## Direction
Extract every line of the material below and reproduce it faithfully.

## Entries from a dataset
● ● ● ● ● ● ●

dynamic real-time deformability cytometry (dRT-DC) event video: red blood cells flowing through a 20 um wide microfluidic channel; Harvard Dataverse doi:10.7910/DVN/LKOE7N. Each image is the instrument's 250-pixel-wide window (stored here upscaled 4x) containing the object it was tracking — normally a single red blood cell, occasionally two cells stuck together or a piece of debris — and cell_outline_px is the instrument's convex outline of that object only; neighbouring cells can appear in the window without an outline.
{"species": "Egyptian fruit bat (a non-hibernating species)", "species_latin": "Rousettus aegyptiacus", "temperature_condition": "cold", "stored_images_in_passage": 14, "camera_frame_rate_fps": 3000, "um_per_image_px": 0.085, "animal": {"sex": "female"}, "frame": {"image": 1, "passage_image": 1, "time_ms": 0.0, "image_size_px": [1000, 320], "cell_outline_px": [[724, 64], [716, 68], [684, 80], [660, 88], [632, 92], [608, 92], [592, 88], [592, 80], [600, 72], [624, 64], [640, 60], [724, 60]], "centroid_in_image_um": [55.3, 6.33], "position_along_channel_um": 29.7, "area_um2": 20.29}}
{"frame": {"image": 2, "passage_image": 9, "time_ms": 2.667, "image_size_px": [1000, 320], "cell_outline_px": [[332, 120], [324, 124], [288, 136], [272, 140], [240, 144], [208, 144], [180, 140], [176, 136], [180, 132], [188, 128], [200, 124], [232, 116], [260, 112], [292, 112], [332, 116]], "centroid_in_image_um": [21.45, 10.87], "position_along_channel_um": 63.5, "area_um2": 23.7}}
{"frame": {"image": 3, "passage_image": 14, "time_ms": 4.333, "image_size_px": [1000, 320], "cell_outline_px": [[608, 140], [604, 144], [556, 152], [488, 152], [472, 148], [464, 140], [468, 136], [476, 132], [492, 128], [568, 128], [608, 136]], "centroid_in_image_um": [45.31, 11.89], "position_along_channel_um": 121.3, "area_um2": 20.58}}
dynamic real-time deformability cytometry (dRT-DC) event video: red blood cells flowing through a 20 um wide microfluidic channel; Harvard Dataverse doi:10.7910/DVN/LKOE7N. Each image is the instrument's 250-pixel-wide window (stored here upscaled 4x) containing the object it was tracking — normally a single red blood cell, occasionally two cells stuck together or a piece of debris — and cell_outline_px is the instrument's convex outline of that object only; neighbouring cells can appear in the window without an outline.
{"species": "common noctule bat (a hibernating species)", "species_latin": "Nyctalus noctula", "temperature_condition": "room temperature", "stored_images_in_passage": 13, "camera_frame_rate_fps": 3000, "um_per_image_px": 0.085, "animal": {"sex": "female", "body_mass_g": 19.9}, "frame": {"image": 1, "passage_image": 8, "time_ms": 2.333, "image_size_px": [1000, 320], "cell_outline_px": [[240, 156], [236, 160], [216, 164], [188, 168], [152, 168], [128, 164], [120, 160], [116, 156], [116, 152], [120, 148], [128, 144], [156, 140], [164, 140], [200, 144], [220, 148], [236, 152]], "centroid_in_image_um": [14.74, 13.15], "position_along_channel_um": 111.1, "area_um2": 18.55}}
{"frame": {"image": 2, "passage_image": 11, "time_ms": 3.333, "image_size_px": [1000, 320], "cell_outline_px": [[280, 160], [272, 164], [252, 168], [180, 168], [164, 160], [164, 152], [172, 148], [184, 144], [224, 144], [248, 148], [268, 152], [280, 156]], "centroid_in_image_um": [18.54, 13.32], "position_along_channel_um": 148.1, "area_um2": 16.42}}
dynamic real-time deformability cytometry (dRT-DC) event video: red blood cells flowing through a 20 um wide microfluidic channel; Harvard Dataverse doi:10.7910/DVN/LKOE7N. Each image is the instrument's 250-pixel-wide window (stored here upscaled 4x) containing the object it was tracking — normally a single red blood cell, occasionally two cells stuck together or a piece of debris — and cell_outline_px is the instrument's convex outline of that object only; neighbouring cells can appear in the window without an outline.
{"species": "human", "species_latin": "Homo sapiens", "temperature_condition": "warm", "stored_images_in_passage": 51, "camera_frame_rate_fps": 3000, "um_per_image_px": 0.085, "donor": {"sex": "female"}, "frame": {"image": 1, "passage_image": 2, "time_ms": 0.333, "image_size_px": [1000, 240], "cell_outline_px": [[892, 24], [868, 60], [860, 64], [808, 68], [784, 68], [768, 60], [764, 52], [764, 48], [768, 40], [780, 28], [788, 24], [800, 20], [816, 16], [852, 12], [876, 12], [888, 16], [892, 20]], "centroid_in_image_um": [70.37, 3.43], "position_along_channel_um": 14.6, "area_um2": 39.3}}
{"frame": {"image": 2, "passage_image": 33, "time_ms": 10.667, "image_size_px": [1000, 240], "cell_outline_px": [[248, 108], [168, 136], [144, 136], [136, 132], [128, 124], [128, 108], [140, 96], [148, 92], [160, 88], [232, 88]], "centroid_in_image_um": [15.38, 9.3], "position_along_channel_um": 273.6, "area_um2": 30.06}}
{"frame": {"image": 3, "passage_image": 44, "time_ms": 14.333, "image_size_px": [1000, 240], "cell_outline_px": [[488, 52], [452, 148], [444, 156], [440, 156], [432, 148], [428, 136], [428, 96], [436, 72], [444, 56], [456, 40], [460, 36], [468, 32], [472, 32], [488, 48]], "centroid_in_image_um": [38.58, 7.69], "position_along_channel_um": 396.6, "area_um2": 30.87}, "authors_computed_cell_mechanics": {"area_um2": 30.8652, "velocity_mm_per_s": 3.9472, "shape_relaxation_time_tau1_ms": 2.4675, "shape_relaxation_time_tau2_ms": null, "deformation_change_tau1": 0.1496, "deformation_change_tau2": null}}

● ● ● ● ● ● ●

## Final result
dynamic real-time deformability cytometry (dRT-DC) event video: red blood cells flowing through a 20 um wide microfluidic channel; Harvard Dataverse doi:10.7910/DVN/LKOE7N. Each image is the instrument's 250-pixel-wide window (stored here upscaled 4x) containing the object it was tracking — normally a single red blood cell, occasionally two cells stuck together or a piece of debris — and cell_outline_px is the instrument's convex outline of that object only; neighbouring cells can appear in the window without an outline.
{"species": "Egyptian fruit bat (a non-hibernating species)", "species_latin": "Rousettus aegyptiacus", "temperature_condition": "cold", "stored_images_in_passage": 14, "camera_frame_rate_fps": 3000, "um_per_image_px": 0.085, "animal": {"sex": "female"}, "frame": {"image": 1, "passage_image": 1, "time_ms": 0.0, "image_size_px": [1000, 320], "cell_outline_px": [[724, 64], [716, 68], [684, 80], [660, 88], [632, 92], [608, 92], [592, 88], [592, 80], [600, 72], [624, 64], [640, 60], [724, 60]], "centroid_in_image_um": [55.3, 6.33], "position_along_channel_um": 29.7, "area_um2": 20.29}}
{"frame": {"image": 2, "passage_image": 9, "time_ms": 2.667, "image_size_px": [1000, 320], "cell_outline_px": [[332, 120], [324, 124], [288, 136], [272, 140], [240, 144], [208, 144], [180, 140], [176, 136], [180, 132], [188, 128], [200, 124], [232, 116], [260, 112], [292, 112], [332, 116]], "centroid_in_image_um": [21.45, 10.87], "position_along_channel_um": 63.5, "area_um2": 23.7}}
{"frame": {"image": 3, "passage_image": 14, "time_ms": 4.333, "image_size_px": [1000, 320], "cell_outline_px": [[608, 140], [604, 144], [556, 152], [488, 152], [472, 148], [464, 140], [468, 136], [476, 132], [492, 128], [568, 128], [608, 136]], "centroid_in_image_um": [45.31, 11.89], "position_along_channel_um": 121.3, "area_um2": 20.58}}
dynamic real-time deformability cytometry (dRT-DC) event video: red blood cells flowing through a 20 um wide microfluidic channel; Harvard Dataverse doi:10.7910/DVN/LKOE7N. Each image is the instrument's 250-pixel-wide window (stored here upscaled 4x) containing the object it was tracking — normally a single red blood cell, occasionally two cells stuck together or a piece of debris — and cell_outline_px is the instrument's convex outline of that object only; neighbouring cells can appear in the window without an outline.
{"species": "common noctule bat (a hibernating species)", "species_latin": "Nyctalus noctula", "temperature_condition": "room temperature", "stored_images_in_passage": 13, "camera_frame_rate_fps": 3000, "um_per_image_px": 0.085, "animal": {"sex": "female", "body_mass_g": 19.9}, "frame": {"image": 1, "passage_image": 8, "time_ms": 2.333, "image_size_px": [1000, 320], "cell_outline_px": [[240, 156], [236, 160], [216, 164], [188, 168], [152, 168], [128, 164], [120, 160], [116, 156], [116, 152], [120, 148], [128, 144], [156, 140], [164, 140], [200, 144], [220, 148], [236, 152]], "centroid_in_image_um": [14.74, 13.15], "position_along_channel_um": 111.1, "area_um2": 18.55}}
{"frame": {"image": 2, "passage_image": 11, "time_ms": 3.333, "image_size_px": [1000, 320], "cell_outline_px": [[280, 160], [272, 164], [252, 168], [180, 168], [164, 160], [164, 152], [172, 148], [184, 144], [224, 144], [248, 148], [268, 152], [280, 156]], "centroid_in_image_um": [18.54, 13.32], "position_along_channel_um": 148.1, "area_um2": 16.42}}
dynamic real-time deformability cytometry (dRT-DC) event video: red blood cells flowing through a 20 um wide microfluidic channel; Harvard Dataverse doi:10.7910/DVN/LKOE7N. Each image is the instrument's 250-pixel-wide window (stored here upscaled 4x) containing the object it was tracking — normally a single red blood cell, occasionally two cells stuck together or a piece of debris — and cell_outline_px is the instrument's convex outline of that object only; neighbouring cells can appear in the window without an outline.
{"species": "human", "species_latin": "Homo sapiens", "temperature_condition": "warm", "stored_images_in_passage": 51, "camera_frame_rate_fps": 3000, "um_per_image_px": 0.085, "donor": {"sex": "female"}, "frame": {"image": 1, "passage_image": 2, "time_ms": 0.333, "image_size_px": [1000, 240], "cell_outline_px": [[892, 24], [868, 60], [860, 64], [808, 68], [784, 68], [768, 60], [764, 52], [764, 48], [768, 40], [780, 28], [788, 24], [800, 20], [816, 16], [852, 12], [876, 12], [888, 16], [892, 20]], "centroid_in_image_um": [70.37, 3.43], "position_along_channel_um": 14.6, "area_um2": 39.3}}
{"frame": {"image": 2, "passage_image": 33, "time_ms": 10.667, "image_size_px": [1000, 240], "cell_outline_px": [[248, 108], [168, 136], [144, 136], [136, 132], [128, 124], [128, 108], [140, 96], [148, 92], [160, 88], [232, 88]], "centroid_in_image_um": [15.38, 9.3], "position_along_channel_um": 273.6, "area_um2": 30.06}}
{"frame": {"image": 3, "passage_image": 44, "time_ms": 14.333, "image_size_px": [1000, 240], "cell_outline_px": [[488, 52], [452, 148], [444, 156], [440, 156], [432, 148], [428, 136], [428, 96], [436, 72], [444, 56], [456, 40], [460, 36], [468, 32], [472, 32], [488, 48]], "centroid_in_image_um": [38.58, 7.69], "position_along_channel_um": 396.6, "area_um2": 30.87}, "authors_computed_cell_mechanics": {"area_um2": 30.8652, "velocity_mm_per_s": 3.9472, "shape_relaxation_time_tau1_ms": 2.4675, "shape_relaxation_time_tau2_ms": null, "deformation_change_tau1": 0.1496, "deformation_change_tau2": null}}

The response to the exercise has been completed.